### DATA FOR REVIEW

━━━━━━━━━━

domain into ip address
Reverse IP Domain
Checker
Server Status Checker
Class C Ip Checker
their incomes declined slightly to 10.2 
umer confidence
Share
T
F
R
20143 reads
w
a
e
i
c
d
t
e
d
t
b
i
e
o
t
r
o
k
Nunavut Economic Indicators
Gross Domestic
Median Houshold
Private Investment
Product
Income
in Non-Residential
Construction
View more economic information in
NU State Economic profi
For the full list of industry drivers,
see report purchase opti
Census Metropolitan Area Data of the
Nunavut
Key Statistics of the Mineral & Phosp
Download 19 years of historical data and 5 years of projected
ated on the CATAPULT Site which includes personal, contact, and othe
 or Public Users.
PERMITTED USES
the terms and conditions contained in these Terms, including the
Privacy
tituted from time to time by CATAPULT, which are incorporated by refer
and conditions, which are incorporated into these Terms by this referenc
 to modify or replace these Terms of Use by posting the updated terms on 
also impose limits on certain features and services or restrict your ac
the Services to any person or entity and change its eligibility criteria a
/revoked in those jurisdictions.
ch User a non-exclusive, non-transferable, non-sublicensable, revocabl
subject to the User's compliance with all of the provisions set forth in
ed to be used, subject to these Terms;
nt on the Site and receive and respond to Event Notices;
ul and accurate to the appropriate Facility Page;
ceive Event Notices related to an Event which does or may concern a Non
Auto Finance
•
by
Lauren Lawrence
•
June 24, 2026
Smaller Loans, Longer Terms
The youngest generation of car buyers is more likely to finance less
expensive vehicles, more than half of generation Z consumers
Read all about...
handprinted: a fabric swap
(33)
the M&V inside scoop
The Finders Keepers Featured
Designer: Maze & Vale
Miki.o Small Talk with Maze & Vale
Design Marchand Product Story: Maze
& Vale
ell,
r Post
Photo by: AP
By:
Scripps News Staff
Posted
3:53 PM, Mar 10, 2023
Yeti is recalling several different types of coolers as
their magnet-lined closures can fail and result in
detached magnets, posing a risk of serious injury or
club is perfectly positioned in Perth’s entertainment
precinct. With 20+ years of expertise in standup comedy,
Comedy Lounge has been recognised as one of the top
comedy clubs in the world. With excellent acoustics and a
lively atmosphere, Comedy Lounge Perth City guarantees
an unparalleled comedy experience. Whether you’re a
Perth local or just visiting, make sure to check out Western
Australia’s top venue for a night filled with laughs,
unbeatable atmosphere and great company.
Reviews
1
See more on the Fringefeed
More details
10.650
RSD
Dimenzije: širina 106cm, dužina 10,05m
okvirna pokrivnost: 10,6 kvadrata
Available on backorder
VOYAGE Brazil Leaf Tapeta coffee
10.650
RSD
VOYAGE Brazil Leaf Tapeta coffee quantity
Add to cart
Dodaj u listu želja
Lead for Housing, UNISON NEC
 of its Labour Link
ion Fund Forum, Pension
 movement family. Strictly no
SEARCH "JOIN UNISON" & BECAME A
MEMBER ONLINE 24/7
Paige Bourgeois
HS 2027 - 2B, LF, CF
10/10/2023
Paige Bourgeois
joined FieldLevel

━━━━━━━━━━

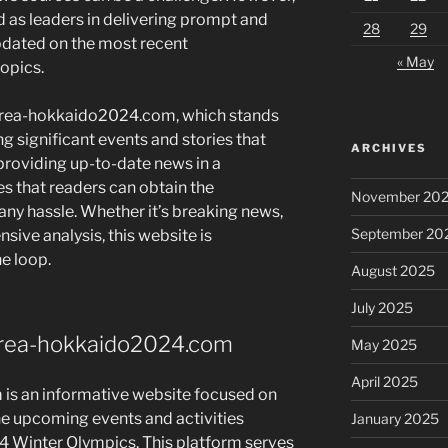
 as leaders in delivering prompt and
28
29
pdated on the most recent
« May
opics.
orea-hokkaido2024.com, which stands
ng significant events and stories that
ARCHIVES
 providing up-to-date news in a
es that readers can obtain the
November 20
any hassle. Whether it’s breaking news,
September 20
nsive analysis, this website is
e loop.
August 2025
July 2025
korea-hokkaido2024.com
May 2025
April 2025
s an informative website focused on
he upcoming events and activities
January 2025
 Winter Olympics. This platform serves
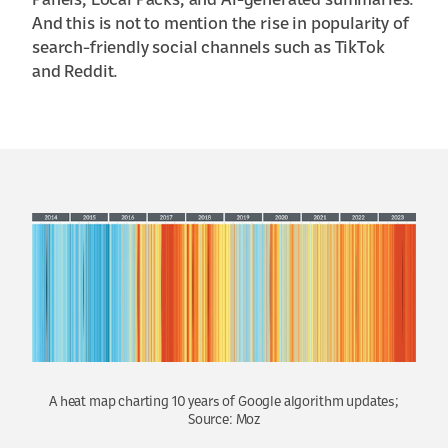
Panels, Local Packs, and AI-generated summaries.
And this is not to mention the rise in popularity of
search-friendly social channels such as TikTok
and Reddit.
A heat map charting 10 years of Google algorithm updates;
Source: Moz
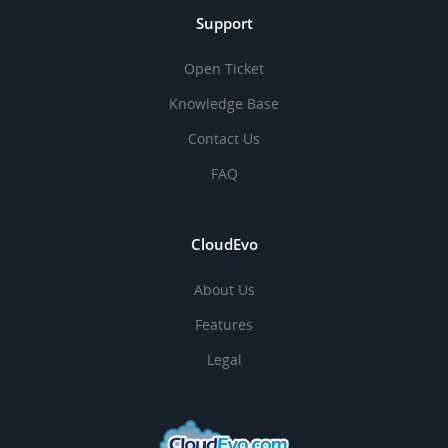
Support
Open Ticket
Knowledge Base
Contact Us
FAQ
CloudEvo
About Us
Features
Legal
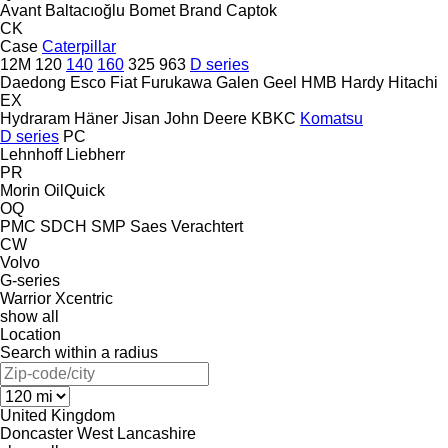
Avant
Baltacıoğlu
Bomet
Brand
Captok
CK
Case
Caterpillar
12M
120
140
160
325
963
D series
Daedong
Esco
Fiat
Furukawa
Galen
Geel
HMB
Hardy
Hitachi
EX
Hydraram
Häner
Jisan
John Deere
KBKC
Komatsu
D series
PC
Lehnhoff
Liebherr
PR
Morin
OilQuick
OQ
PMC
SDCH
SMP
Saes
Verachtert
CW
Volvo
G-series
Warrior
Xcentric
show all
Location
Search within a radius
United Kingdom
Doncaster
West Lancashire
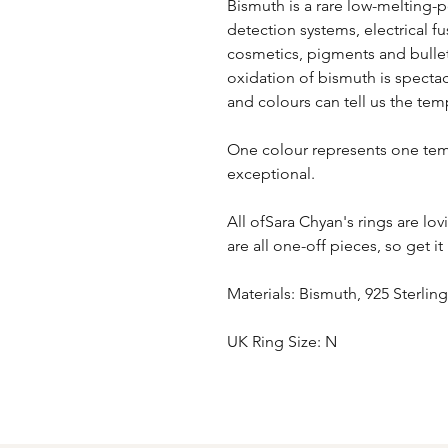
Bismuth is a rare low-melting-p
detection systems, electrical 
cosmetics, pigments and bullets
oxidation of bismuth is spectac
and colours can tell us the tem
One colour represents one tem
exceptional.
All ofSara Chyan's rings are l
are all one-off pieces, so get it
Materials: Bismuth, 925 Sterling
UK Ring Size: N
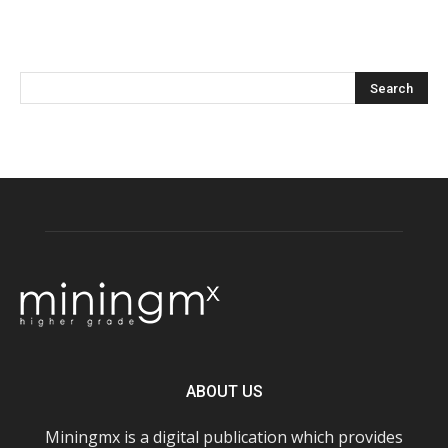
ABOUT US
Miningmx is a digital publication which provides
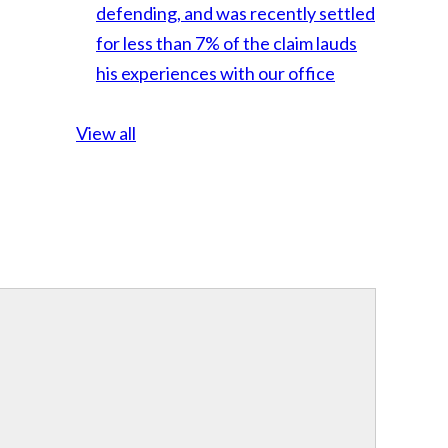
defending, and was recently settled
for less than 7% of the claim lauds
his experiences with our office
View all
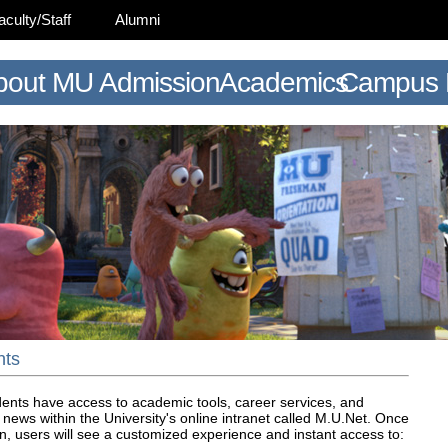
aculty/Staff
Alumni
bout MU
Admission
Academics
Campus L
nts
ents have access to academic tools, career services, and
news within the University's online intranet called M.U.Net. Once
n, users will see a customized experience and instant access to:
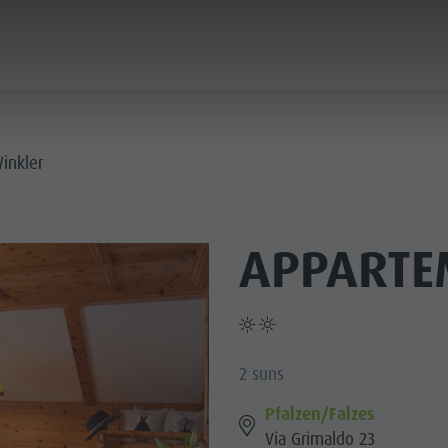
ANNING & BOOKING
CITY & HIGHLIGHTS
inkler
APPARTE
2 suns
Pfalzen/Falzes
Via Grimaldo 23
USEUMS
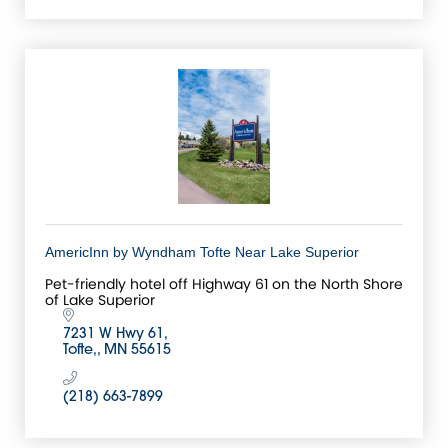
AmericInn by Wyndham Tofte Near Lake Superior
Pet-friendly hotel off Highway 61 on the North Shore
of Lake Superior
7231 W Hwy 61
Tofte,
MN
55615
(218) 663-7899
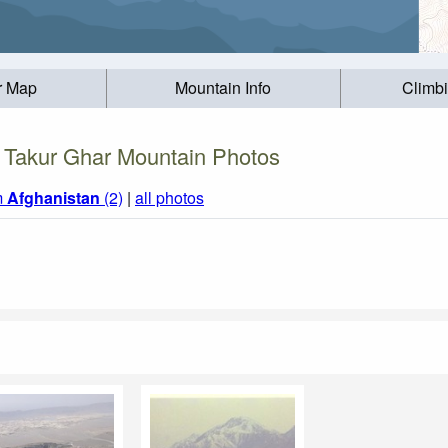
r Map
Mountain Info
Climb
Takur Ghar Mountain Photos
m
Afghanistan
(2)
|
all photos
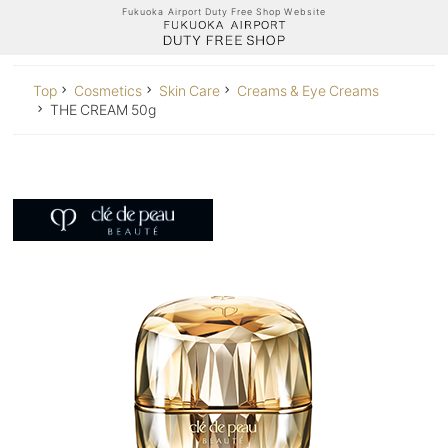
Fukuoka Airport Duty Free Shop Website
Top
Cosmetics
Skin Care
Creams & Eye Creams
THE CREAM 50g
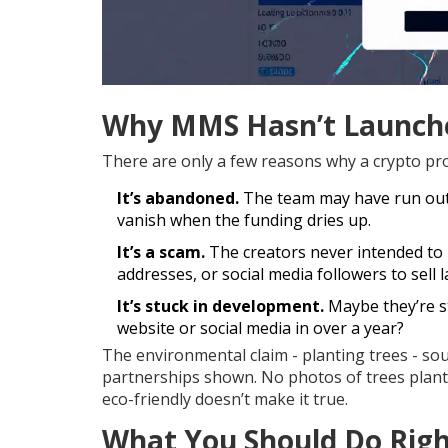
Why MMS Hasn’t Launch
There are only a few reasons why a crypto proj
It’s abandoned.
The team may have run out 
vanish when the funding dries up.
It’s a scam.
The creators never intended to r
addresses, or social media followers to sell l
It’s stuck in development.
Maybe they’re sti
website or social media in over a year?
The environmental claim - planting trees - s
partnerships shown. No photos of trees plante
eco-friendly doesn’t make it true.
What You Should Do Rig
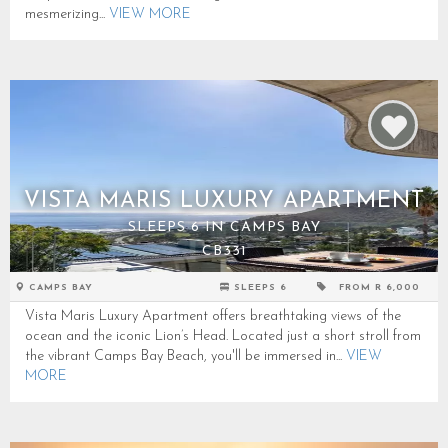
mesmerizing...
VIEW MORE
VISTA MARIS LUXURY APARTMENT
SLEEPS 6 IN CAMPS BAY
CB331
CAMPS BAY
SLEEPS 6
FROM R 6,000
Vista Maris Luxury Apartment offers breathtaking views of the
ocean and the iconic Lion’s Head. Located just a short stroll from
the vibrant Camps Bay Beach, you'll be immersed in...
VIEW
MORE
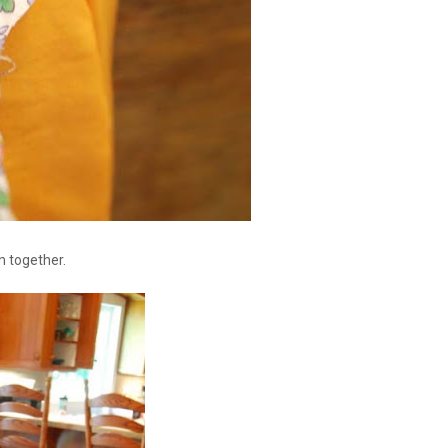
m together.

━━━━━━━━━━

### EXERCISE DIRECTIONS
Each line between the one holding "November 20" and the one holding "for less than 7% of the claim lauds", inclusive, should be copied exactly as it appears above, and pictures should be omitted.

### COMPLETED TASK
November 20
any hassle. Whether it’s breaking news,
September 20
nsive analysis, this website is
e loop.
August 2025
July 2025
korea-hokkaido2024.com
May 2025
April 2025
s an informative website focused on
he upcoming events and activities
January 2025
 Winter Olympics. This platform serves
Panels, Local Packs, and AI-generated summaries.
And this is not to mention the rise in popularity of
search-friendly social channels such as TikTok
and Reddit.
A heat map charting 10 years of Google algorithm updates;
Source: Moz
Support
Open Ticket
Knowledge Base
Contact Us
FAQ
CloudEvo
About Us
Features
Legal
Avant
Baltacıoğlu
Bomet
Brand
Captok
CK
Case
Caterpillar
12M
120
140
160
325
963
D series
Daedong
Esco
Fiat
Furukawa
Galen
Geel
HMB
Hardy
Hitachi
EX
Hydraram
Häner
Jisan
John Deere
KBKC
Komatsu
D series
PC
Lehnhoff
Liebherr
PR
Morin
OilQuick
OQ
PMC
SDCH
SMP
Saes
Verachtert
CW
Volvo
G-series
Warrior
Xcentric
show all
Location
Search within a radius
United Kingdom
Doncaster
West Lancashire
Bismuth is a rare low-melting-p
detection systems, electrical 
cosmetics, pigments and bullets
oxidation of bismuth is spectac
and colours can tell us the tem
One colour represents one tem
exceptional.
All ofSara Chyan's rings are l
are all one-off pieces, so get it
Materials: Bismuth, 925 Sterling
UK Ring Size: N
ABOUT US
Miningmx is a digital publication which provides
defending, and was recently settled
for less than 7% of the claim lauds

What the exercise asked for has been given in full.